**指示 1**
リストのうち、文字列「Violino」を含む行をすべて書き出しなさい。大文字と小文字は区別すること。

常陸大宮市高部に所在する岡山家の「養浩園」と「喜雨亭」は、明治時代の面影を残す庭園と楼閣建築です。同じ高部にある「間宮家住宅主屋」に続いて、国登録文化財となりました。
高部宿は山方地域と烏山(現在の那須烏山市)を東西に結ぶ那須街道沿いに展開した宿場町で、江戸時代には和紙や楮、葉煙草の集散地として栄えました。岡山家は、その発展を支えた有力な紙問屋のひとつです。
▲上空から見た高部宿
養浩園
▲文化人たちが眺望を楽しんだ養浩園
▲シロヤシオが咲く養浩園
▲紅葉の養浩園
名称
岡山氏庭園(養浩園)
種類
国登録記念物
登録日
令和4年11月10日
解説
明治時代の中期に、酒造業を営んでいた岡山氏が造営した池泉庭園です。庭門の手前に3階建ての楼閣「喜雨亭」が建ち、門を潜ると前方に中島のある園池が広がります。園池の向うには緒川が流れ、その背後に切り立った岩山がそびえます。

**指示 2**
抽出テキストをもとに、次の問いに答えなさい。
(a) 高部宿は江戸時代、何の集散地として栄えたか。
(b) 岡山氏庭園(養浩園)の登録日はいつか。
(c) 庭門の手前に建つ楼閣「喜雨亭」は何階建てか。

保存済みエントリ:
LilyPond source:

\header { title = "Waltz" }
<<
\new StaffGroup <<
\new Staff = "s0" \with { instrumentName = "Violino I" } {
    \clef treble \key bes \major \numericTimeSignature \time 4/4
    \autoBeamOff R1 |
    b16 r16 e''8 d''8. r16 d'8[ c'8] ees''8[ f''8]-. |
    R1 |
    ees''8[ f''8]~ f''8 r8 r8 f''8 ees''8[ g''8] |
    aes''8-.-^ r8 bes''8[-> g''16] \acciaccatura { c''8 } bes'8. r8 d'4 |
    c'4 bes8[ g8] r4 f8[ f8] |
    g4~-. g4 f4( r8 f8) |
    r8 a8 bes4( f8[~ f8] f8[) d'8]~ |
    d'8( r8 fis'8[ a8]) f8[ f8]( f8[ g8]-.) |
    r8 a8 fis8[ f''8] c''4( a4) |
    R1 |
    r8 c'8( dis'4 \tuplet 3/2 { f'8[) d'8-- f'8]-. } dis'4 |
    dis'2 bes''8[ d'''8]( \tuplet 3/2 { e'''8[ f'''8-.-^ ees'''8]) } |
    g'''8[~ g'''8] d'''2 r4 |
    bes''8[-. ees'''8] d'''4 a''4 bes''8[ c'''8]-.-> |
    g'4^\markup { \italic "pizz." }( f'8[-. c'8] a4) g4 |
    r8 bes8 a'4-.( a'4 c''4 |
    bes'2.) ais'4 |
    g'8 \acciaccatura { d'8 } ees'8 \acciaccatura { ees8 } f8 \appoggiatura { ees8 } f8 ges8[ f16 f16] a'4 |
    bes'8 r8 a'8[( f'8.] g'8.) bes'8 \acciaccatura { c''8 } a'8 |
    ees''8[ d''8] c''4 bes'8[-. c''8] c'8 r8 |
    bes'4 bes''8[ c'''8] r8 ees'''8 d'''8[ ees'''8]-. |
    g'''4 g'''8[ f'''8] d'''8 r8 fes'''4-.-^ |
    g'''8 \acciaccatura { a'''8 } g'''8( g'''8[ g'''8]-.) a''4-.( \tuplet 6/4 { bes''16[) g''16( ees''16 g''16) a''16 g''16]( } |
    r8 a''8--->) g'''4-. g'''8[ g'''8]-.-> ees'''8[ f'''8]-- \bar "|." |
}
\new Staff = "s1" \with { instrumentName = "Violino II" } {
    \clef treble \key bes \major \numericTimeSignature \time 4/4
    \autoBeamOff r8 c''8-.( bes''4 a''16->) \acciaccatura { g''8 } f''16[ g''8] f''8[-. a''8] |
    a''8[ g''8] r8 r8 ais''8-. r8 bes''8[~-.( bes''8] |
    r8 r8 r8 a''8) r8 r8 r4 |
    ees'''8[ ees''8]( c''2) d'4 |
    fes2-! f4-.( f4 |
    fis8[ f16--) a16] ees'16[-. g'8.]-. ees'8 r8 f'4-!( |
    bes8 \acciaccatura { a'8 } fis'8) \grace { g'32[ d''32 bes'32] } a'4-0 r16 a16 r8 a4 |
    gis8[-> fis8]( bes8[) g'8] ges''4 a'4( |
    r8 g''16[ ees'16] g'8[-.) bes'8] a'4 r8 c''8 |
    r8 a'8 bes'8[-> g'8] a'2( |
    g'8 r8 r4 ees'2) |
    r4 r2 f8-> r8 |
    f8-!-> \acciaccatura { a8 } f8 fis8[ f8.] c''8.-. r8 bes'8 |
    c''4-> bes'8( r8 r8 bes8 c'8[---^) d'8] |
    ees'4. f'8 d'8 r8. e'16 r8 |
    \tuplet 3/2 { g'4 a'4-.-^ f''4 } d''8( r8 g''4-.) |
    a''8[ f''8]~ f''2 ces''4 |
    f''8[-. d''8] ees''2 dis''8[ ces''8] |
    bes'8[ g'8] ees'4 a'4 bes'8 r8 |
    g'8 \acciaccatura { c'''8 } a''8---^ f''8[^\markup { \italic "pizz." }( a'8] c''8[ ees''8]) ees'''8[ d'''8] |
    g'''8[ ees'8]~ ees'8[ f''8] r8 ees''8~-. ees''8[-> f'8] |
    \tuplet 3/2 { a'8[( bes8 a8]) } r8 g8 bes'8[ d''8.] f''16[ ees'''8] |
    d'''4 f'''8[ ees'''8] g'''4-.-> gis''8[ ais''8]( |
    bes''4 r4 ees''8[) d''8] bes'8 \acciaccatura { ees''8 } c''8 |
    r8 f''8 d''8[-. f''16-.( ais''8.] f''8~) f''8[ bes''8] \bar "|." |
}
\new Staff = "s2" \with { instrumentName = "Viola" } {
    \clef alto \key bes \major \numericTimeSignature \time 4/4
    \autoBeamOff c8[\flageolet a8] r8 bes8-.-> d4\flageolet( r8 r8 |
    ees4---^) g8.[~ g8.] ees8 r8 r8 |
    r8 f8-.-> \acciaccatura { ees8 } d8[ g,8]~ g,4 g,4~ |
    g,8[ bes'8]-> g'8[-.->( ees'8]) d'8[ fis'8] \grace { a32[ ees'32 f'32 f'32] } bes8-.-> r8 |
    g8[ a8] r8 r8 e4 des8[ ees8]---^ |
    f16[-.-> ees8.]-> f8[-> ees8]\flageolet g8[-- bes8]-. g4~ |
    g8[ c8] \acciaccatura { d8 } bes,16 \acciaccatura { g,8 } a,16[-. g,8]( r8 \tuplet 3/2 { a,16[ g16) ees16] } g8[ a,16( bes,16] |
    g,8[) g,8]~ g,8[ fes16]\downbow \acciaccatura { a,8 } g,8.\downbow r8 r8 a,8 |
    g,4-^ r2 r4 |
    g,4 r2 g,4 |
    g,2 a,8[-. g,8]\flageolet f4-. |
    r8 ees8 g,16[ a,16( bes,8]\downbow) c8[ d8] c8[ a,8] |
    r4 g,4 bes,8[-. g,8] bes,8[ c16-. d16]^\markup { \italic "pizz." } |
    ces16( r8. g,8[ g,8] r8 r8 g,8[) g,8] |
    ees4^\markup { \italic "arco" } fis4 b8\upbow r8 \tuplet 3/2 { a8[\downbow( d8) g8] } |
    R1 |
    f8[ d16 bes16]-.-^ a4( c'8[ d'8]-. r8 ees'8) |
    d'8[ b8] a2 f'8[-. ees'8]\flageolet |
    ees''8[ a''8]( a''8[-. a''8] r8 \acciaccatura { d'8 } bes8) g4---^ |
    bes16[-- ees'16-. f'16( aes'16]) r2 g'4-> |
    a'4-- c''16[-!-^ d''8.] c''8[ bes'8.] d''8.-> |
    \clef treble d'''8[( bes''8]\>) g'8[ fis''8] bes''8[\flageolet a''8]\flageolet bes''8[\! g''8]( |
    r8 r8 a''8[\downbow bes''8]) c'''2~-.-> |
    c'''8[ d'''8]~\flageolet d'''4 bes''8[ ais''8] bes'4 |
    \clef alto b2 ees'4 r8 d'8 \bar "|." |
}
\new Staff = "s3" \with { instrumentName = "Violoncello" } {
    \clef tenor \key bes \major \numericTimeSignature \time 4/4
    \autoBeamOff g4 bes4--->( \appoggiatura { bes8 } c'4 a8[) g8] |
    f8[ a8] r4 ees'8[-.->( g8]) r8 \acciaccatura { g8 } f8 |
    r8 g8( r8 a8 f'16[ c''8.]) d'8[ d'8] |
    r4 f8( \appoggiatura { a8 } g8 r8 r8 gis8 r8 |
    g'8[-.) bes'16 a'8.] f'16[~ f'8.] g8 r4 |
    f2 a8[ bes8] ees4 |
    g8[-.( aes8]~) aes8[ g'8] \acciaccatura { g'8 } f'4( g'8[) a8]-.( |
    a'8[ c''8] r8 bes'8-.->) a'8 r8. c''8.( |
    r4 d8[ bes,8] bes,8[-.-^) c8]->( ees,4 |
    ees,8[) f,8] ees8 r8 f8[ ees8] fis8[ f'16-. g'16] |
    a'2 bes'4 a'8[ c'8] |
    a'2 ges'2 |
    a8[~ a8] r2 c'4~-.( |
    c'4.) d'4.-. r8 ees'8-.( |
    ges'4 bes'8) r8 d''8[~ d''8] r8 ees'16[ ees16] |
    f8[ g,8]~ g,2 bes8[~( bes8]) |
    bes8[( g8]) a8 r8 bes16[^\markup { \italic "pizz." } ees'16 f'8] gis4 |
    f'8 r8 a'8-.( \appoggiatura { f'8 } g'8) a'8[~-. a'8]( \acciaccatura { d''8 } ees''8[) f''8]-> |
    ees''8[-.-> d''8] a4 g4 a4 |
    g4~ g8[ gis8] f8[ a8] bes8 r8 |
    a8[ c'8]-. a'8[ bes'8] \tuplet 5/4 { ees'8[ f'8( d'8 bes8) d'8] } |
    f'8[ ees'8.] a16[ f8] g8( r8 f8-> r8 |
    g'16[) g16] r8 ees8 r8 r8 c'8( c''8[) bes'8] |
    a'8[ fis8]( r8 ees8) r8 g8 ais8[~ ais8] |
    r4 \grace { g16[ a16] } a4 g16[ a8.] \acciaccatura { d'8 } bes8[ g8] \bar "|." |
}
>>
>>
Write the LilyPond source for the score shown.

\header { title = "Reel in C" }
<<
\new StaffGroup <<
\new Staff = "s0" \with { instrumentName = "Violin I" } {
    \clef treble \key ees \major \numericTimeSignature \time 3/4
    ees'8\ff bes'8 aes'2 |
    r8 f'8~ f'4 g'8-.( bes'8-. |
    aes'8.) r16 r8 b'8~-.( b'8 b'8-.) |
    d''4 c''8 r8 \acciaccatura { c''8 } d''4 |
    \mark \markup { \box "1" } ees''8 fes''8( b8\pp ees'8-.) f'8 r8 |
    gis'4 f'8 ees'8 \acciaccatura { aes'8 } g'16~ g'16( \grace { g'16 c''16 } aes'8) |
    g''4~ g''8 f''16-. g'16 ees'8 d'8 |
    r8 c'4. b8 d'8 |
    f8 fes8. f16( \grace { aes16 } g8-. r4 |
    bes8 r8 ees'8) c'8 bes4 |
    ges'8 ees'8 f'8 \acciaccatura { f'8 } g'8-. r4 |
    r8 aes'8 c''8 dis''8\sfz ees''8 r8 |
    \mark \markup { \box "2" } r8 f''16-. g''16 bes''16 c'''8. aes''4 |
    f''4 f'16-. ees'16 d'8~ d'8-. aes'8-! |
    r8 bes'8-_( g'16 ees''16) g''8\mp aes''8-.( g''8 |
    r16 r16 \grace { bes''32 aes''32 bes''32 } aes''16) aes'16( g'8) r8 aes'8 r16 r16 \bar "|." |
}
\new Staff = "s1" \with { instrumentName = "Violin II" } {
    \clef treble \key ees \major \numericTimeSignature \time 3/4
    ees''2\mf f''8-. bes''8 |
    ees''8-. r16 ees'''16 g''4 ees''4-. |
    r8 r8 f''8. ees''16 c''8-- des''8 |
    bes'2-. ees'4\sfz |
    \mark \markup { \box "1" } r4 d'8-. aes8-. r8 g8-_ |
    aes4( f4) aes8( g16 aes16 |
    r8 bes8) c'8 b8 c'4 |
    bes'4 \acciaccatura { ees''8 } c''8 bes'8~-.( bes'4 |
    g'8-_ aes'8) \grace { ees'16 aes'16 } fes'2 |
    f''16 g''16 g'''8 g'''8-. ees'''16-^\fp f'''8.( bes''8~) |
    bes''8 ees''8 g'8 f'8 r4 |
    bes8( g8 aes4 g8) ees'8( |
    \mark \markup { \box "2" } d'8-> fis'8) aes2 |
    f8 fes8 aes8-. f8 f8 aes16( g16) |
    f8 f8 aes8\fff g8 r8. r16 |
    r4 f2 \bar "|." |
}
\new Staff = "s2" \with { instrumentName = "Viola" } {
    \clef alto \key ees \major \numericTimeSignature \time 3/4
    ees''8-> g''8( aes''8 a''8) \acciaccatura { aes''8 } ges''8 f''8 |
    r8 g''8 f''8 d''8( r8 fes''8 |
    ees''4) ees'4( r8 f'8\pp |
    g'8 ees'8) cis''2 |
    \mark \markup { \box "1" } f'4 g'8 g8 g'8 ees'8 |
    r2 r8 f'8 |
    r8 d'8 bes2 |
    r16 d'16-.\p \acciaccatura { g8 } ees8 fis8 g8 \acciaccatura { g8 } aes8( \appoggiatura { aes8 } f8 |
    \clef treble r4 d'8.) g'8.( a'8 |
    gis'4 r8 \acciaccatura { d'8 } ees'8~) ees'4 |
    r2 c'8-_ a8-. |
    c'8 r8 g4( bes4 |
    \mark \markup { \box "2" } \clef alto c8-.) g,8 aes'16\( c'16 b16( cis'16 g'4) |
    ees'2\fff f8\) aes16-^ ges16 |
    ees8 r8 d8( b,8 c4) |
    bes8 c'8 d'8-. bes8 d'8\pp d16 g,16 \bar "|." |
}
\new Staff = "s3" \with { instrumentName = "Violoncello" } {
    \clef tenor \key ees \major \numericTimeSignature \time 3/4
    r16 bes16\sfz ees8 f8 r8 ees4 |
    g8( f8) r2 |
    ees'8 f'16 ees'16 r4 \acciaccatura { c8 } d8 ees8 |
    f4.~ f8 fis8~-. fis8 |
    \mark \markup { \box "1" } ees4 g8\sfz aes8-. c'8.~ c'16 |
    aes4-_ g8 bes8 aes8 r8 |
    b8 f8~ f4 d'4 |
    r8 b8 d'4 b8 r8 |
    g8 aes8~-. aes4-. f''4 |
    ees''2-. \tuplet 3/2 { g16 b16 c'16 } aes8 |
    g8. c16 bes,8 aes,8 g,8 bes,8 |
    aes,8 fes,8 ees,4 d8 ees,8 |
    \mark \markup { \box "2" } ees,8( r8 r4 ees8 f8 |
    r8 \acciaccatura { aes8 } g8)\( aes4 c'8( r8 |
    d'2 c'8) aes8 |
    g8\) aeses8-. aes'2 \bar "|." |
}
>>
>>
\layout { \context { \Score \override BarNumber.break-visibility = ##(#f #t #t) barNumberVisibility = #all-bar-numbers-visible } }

**正答 1**
\new Staff = "s0" \with { instrumentName = "Violino I" } {
\new Staff = "s1" \with { instrumentName = "Violino II" } {

**正答 2**
(a) 和紙や楮、葉煙草
(b) 令和4年11月10日
(c) 3階建て